Goal:
Edit the listing that follows by replacing every "scientific name" with "binomial name", and leave everything else unchanged.

Collected data:
* Start *

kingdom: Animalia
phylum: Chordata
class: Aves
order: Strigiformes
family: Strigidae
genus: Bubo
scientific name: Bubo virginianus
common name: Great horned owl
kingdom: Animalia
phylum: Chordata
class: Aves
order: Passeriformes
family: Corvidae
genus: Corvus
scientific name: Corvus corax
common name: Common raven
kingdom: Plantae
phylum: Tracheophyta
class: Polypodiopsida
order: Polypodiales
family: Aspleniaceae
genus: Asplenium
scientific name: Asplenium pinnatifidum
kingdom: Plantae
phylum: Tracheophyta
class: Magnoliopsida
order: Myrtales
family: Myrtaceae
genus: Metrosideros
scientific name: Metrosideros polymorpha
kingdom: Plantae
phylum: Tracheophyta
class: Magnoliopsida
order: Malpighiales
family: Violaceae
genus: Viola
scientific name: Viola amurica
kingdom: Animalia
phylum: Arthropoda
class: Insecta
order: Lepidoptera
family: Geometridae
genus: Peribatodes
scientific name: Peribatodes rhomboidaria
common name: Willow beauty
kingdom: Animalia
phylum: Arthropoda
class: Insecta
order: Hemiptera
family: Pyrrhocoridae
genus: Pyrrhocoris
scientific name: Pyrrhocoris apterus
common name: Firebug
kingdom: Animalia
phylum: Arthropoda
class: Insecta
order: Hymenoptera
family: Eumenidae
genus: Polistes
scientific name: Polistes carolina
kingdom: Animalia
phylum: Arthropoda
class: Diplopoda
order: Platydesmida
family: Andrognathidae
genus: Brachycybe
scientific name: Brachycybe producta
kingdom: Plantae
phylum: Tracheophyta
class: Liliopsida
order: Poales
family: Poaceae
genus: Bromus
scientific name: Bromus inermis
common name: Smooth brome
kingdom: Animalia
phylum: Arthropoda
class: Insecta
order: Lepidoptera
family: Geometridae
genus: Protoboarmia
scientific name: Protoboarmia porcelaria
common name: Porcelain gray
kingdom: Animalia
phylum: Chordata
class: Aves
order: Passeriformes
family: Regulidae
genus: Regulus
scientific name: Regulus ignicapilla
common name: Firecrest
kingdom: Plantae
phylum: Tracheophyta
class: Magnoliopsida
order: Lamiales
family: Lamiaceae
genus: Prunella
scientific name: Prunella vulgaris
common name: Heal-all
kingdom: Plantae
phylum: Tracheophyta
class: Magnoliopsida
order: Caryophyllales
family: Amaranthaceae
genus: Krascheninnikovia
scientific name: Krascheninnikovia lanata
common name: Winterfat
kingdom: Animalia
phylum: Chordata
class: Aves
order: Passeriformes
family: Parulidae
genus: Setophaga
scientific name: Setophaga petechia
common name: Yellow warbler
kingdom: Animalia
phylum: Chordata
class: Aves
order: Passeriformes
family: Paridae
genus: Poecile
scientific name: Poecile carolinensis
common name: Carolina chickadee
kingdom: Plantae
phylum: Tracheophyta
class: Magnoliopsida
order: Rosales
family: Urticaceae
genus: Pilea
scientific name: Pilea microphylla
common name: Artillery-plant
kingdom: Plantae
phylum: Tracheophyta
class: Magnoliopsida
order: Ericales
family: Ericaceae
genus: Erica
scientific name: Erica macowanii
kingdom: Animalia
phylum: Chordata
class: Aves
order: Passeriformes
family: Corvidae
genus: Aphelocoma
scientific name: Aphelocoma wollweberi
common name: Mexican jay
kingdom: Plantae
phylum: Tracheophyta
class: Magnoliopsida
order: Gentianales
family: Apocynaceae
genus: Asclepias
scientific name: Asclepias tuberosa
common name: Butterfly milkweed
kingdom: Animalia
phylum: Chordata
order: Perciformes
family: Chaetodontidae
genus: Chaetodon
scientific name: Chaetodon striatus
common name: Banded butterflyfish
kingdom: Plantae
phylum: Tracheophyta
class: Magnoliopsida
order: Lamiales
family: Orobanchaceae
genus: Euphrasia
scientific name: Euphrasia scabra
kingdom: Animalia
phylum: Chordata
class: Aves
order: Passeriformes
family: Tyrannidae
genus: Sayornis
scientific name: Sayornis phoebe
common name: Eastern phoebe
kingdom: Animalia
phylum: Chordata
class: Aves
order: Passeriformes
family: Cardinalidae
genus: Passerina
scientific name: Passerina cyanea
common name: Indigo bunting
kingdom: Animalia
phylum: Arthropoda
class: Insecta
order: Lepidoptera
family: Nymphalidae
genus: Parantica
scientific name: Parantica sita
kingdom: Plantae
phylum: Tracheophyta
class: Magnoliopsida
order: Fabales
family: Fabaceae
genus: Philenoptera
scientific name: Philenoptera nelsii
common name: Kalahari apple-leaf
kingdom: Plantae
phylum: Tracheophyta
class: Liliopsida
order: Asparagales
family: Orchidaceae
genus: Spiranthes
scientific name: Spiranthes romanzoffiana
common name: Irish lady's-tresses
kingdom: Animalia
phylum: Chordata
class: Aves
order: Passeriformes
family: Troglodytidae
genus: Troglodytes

* End *

Full response:
kingdom: Animalia
phylum: Chordata
class: Aves
order: Strigiformes
family: Strigidae
genus: Bubo
binomial name: Bubo virginianus
common name: Great horned owl
kingdom: Animalia
phylum: Chordata
class: Aves
order: Passeriformes
family: Corvidae
genus: Corvus
binomial name: Corvus corax
common name: Common raven
kingdom: Plantae
phylum: Tracheophyta
class: Polypodiopsida
order: Polypodiales
family: Aspleniaceae
genus: Asplenium
binomial name: Asplenium pinnatifidum
kingdom: Plantae
phylum: Tracheophyta
class: Magnoliopsida
order: Myrtales
family: Myrtaceae
genus: Metrosideros
binomial name: Metrosideros polymorpha
kingdom: Plantae
phylum: Tracheophyta
class: Magnoliopsida
order: Malpighiales
family: Violaceae
genus: Viola
binomial name: Viola amurica
kingdom: Animalia
phylum: Arthropoda
class: Insecta
order: Lepidoptera
family: Geometridae
genus: Peribatodes
binomial name: Peribatodes rhomboidaria
common name: Willow beauty
kingdom: Animalia
phylum: Arthropoda
class: Insecta
order: Hemiptera
family: Pyrrhocoridae
genus: Pyrrhocoris
binomial name: Pyrrhocoris apterus
common name: Firebug
kingdom: Animalia
phylum: Arthropoda
class: Insecta
order: Hymenoptera
family: Eumenidae
genus: Polistes
binomial name: Polistes carolina
kingdom: Animalia
phylum: Arthropoda
class: Diplopoda
order: Platydesmida
family: Andrognathidae
genus: Brachycybe
binomial name: Brachycybe producta
kingdom: Plantae
phylum: Tracheophyta
class: Liliopsida
order: Poales
family: Poaceae
genus: Bromus
binomial name: Bromus inermis
common name: Smooth brome
kingdom: Animalia
phylum: Arthropoda
class: Insecta
order: Lepidoptera
family: Geometridae
genus: Protoboarmia
binomial name: Protoboarmia porcelaria
common name: Porcelain gray
kingdom: Animalia
phylum: Chordata
class: Aves
order: Passeriformes
family: Regulidae
genus: Regulus
binomial name: Regulus ignicapilla
common name: Firecrest
kingdom: Plantae
phylum: Tracheophyta
class: Magnoliopsida
order: Lamiales
family: Lamiaceae
genus: Prunella
binomial name: Prunella vulgaris
common name: Heal-all
kingdom: Plantae
phylum: Tracheophyta
class: Magnoliopsida
order: Caryophyllales
family: Amaranthaceae
genus: Krascheninnikovia
binomial name: Krascheninnikovia lanata
common name: Winterfat
kingdom: Animalia
phylum: Chordata
class: Aves
order: Passeriformes
family: Parulidae
genus: Setophaga
binomial name: Setophaga petechia
common name: Yellow warbler
kingdom: Animalia
phylum: Chordata
class: Aves
order: Passeriformes
family: Paridae
genus: Poecile
binomial name: Poecile carolinensis
common name: Carolina chickadee
kingdom: Plantae
phylum: Tracheophyta
class: Magnoliopsida
order: Rosales
family: Urticaceae
genus: Pilea
binomial name: Pilea microphylla
common name: Artillery-plant
kingdom: Plantae
phylum: Tracheophyta
class: Magnoliopsida
order: Ericales
family: Ericaceae
genus: Erica
binomial name: Erica macowanii
kingdom: Animalia
phylum: Chordata
class: Aves
order: Passeriformes
family: Corvidae
genus: Aphelocoma
binomial name: Aphelocoma wollweberi
common name: Mexican jay
kingdom: Plantae
phylum: Tracheophyta
class: Magnoliopsida
order: Gentianales
family: Apocynaceae
genus: Asclepias
binomial name: Asclepias tuberosa
common name: Butterfly milkweed
kingdom: Animalia
phylum: Chordata
order: Perciformes
family: Chaetodontidae
genus: Chaetodon
binomial name: Chaetodon striatus
common name: Banded butterflyfish
kingdom: Plantae
phylum: Tracheophyta
class: Magnoliopsida
order: Lamiales
family: Orobanchaceae
genus: Euphrasia
binomial name: Euphrasia scabra
kingdom: Animalia
phylum: Chordata
class: Aves
order: Passeriformes
family: Tyrannidae
genus: Sayornis
binomial name: Sayornis phoebe
common name: Eastern phoebe
kingdom: Animalia
phylum: Chordata
class: Aves
order: Passeriformes
family: Cardinalidae
genus: Passerina
binomial name: Passerina cyanea
common name: Indigo bunting
kingdom: Animalia
phylum: Arthropoda
class: Insecta
order: Lepidoptera
family: Nymphalidae
genus: Parantica
binomial name: Parantica sita
kingdom: Plantae
phylum: Tracheophyta
class: Magnoliopsida
order: Fabales
family: Fabaceae
genus: Philenoptera
binomial name: Philenoptera nelsii
common name: Kalahari apple-leaf
kingdom: Plantae
phylum: Tracheophyta
class: Liliopsida
order: Asparagales
family: Orchidaceae
genus: Spiranthes
binomial name: Spiranthes romanzoffiana
common name: Irish lady's-tresses
kingdom: Animalia
phylum: Chordata
class: Aves
order: Passeriformes
family: Troglodytidae
genus: Troglodytes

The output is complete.